START DATASET EXTRACT

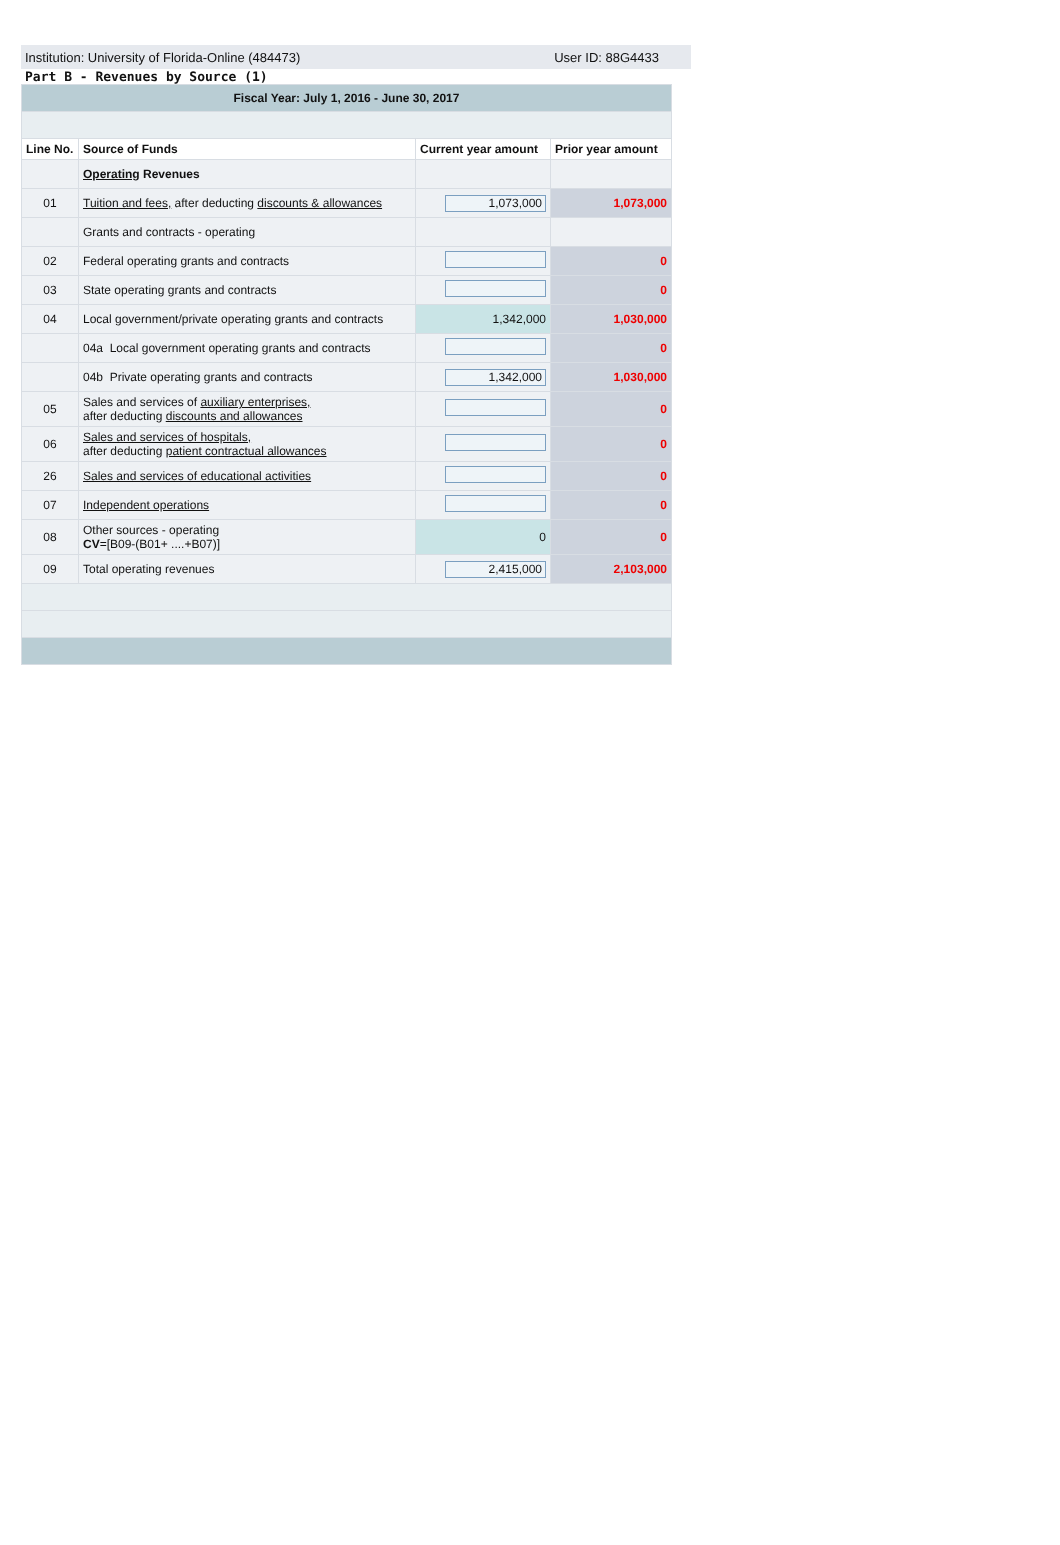Institution: University of Florida-Online (484473) User ID: 88G4433
Part B - Revenues by Source (1)
| Fiscal Year: July 1, 2016 - June 30, 2017 | | | |
| Line No. | Source of Funds | Current year amount | Prior year amount |
| | Operating Revenues | | |
| 01 | Tuition and fees, after deducting discounts & allowances | 1,073,000 | 1,073,000 |
| | Grants and contracts - operating | | |
| 02 | Federal operating grants and contracts | | 0 |
| 03 | State operating grants and contracts | | 0 |
| 04 | Local government/private operating grants and contracts | 1,342,000 | 1,030,000 |
| | 04a Local government operating grants and contracts | | 0 |
| | 04b Private operating grants and contracts | 1,342,000 | 1,030,000 |
| 05 | Sales and services of auxiliary enterprises, after deducting discounts and allowances | | 0 |
| 06 | Sales and services of hospitals, after deducting patient contractual allowances | | 0 |
| 26 | Sales and services of educational activities | | 0 |
| 07 | Independent operations | | 0 |
| 08 | Other sources - operating CV =[B09-(B01+ ....+B07)] | 0 | 0 |
| 09 | Total operating revenues | 2,415,000 | 2,103,000 |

END DATASET EXTRACT

Going through the listing above, tally the lines that contain the word "Sales" and report the total alone.

3